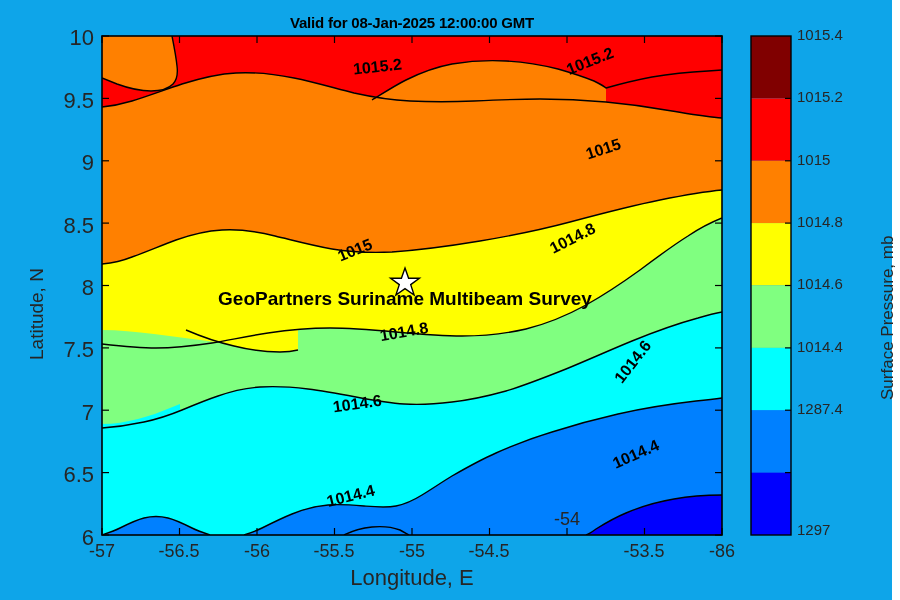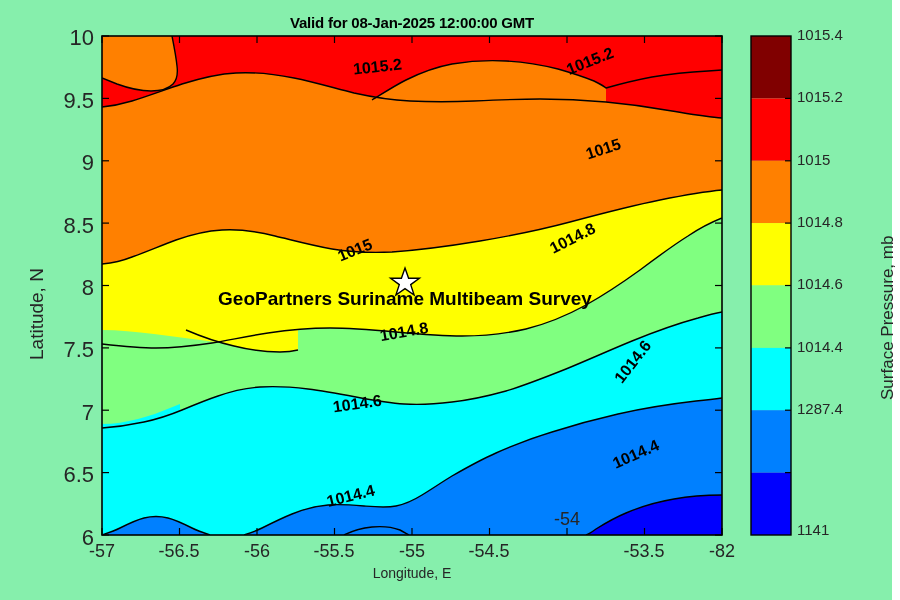--- a/index.html
+++ b/index.html
@@ -3,21 +3,21 @@
 <meta charset="utf-8">
 <style>
   html, body {
     margin: 0; padding: 0;
     width: 900px; height: 600px;
     background: #ffffff;
     overflow: hidden;
   }
   body { font-family: "Liberation Sans", sans-serif; }
 
-  #root { position: relative; width: 892px; height: 600px; background:#86efac; }
+  #root { position: relative; width: 892px; height: 600px; background:#0ea5e9; }
 
   .plot-title {
     position: absolute;
     left: 102px; top: 14px; width: 620px;
     text-align: center;
     font-size: 15px; font-weight: bold; color: #000;
     letter-spacing: -0.2px;
   }
 
   #contour-svg { position: absolute; left: 0; top: 0; }
@@ -26,21 +26,21 @@
     position: absolute;
     transform-origin: 0 0;
     transform: rotate(-90deg);
     font-size: 19px; color: #262626;
     white-space: nowrap;
   }
   .axis-label-x {
     position: absolute;
     left: 102px; width: 620px; top: 565px;
     text-align: center;
-    font-size: 14px; color: #262626;
+    font-size: 22px; color: #262626;
   }
   .cbar-label {
     position: absolute;
     transform-origin: 0 0;
     transform: rotate(-90deg);
     font-size: 17px; color: #262626;
     white-space: nowrap;
   }
   .tick-text-y {
     position: absolute;
@@ -427,31 +427,31 @@
 
   <div>
     <div class="tick-text-x" style="left:62px;  top:541px; width:80px;">-57</div>
     <div class="tick-text-x" style="left:139px; top:541px; width:80px;">-56.5</div>
     <div class="tick-text-x" style="left:217px; top:541px; width:80px;">-56</div>
     <div class="tick-text-x" style="left:294px; top:541px; width:80px;">-55.5</div>
     <div class="tick-text-x" style="left:372px; top:541px; width:80px;">-55</div>
     <div class="tick-text-x" style="left:449px; top:541px; width:80px;">-54.5</div>
     <div class="tick-text-x" style="left:527px; top:509px; width:80px;">-54</div>
     <div class="tick-text-x" style="left:604px; top:541px; width:80px;">-53.5</div>
-    <div class="tick-text-x" style="left:682px; top:541px; width:80px;">-82</div>
+    <div class="tick-text-x" style="left:682px; top:541px; width:80px;">-86</div>
   </div>
 
   <div>
     <div class="cbar-tick-text" style="left:797px; top:26px;">1015.4</div>
     <div class="cbar-tick-text" style="left:797px; top:88px;">1015.2</div>
     <div class="cbar-tick-text" style="left:797px; top:151px;">1015</div>
     <div class="cbar-tick-text" style="left:797px; top:213px;">1014.8</div>
     <div class="cbar-tick-text" style="left:797px; top:275px;">1014.6</div>
     <div class="cbar-tick-text" style="left:797px; top:338px;">1014.4</div>
     <div class="cbar-tick-text" style="left:797px; top:400px;">1287.4</div>
-    <div class="cbar-tick-text" style="left:797px; top:521px;">1141</div>
+    <div class="cbar-tick-text" style="left:797px; top:521px;">1297</div>
   </div>
 
   <div class="axis-label-y" style="left:26px; top:360px;">Latitude, N</div>
   <div class="axis-label-x">Longitude, E</div>
   <div class="cbar-label" style="left:878px; top:400px;">Surface Pressure, mb</div>
 
 </div>
 
 </body></html>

◆ **What needs to be done**
Produce a word-for-word version of the material, with no pictures included.

◆ **Response to the task**
--- a/index.html
+++ b/index.html
@@ -3,21 +3,21 @@
 <meta charset="utf-8">
 <style>
   html, body {
     margin: 0; padding: 0;
     width: 900px; height: 600px;
     background: #ffffff;
     overflow: hidden;
   }
   body { font-family: "Liberation Sans", sans-serif; }
 
-  #root { position: relative; width: 892px; height: 600px; background:#86efac; }
+  #root { position: relative; width: 892px; height: 600px; background:#0ea5e9; }
 
   .plot-title {
     position: absolute;
     left: 102px; top: 14px; width: 620px;
     text-align: center;
     font-size: 15px; font-weight: bold; color: #000;
     letter-spacing: -0.2px;
   }
 
   #contour-svg { position: absolute; left: 0; top: 0; }
@@ -26,21 +26,21 @@
     position: absolute;
     transform-origin: 0 0;
     transform: rotate(-90deg);
     font-size: 19px; color: #262626;
     white-space: nowrap;
   }
   .axis-label-x {
     position: absolute;
     left: 102px; width: 620px; top: 565px;
     text-align: center;
-    font-size: 14px; color: #262626;
+    font-size: 22px; color: #262626;
   }
   .cbar-label {
     position: absolute;
     transform-origin: 0 0;
     transform: rotate(-90deg);
     font-size: 17px; color: #262626;
     white-space: nowrap;
   }
   .tick-text-y {
     position: absolute;
@@ -427,31 +427,31 @@
 
   <div>
     <div class="tick-text-x" style="left:62px;  top:541px; width:80px;">-57</div>
     <div class="tick-text-x" style="left:139px; top:541px; width:80px;">-56.5</div>
     <div class="tick-text-x" style="left:217px; top:541px; width:80px;">-56</div>
     <div class="tick-text-x" style="left:294px; top:541px; width:80px;">-55.5</div>
     <div class="tick-text-x" style="left:372px; top:541px; width:80px;">-55</div>
     <div class="tick-text-x" style="left:449px; top:541px; width:80px;">-54.5</div>
     <div class="tick-text-x" style="left:527px; top:509px; width:80px;">-54</div>
     <div class="tick-text-x" style="left:604px; top:541px; width:80px;">-53.5</div>
-    <div class="tick-text-x" style="left:682px; top:541px; width:80px;">-82</div>
+    <div class="tick-text-x" style="left:682px; top:541px; width:80px;">-86</div>
   </div>
 
   <div>
     <div class="cbar-tick-text" style="left:797px; top:26px;">1015.4</div>
     <div class="cbar-tick-text" style="left:797px; top:88px;">1015.2</div>
     <div class="cbar-tick-text" style="left:797px; top:151px;">1015</div>
     <div class="cbar-tick-text" style="left:797px; top:213px;">1014.8</div>
     <div class="cbar-tick-text" style="left:797px; top:275px;">1014.6</div>
     <div class="cbar-tick-text" style="left:797px; top:338px;">1014.4</div>
     <div class="cbar-tick-text" style="left:797px; top:400px;">1287.4</div>
-    <div class="cbar-tick-text" style="left:797px; top:521px;">1141</div>
+    <div class="cbar-tick-text" style="left:797px; top:521px;">1297</div>
   </div>
 
   <div class="axis-label-y" style="left:26px; top:360px;">Latitude, N</div>
   <div class="axis-label-x">Longitude, E</div>
   <div class="cbar-label" style="left:878px; top:400px;">Surface Pressure, mb</div>
 
 </div>
 
 </body></html>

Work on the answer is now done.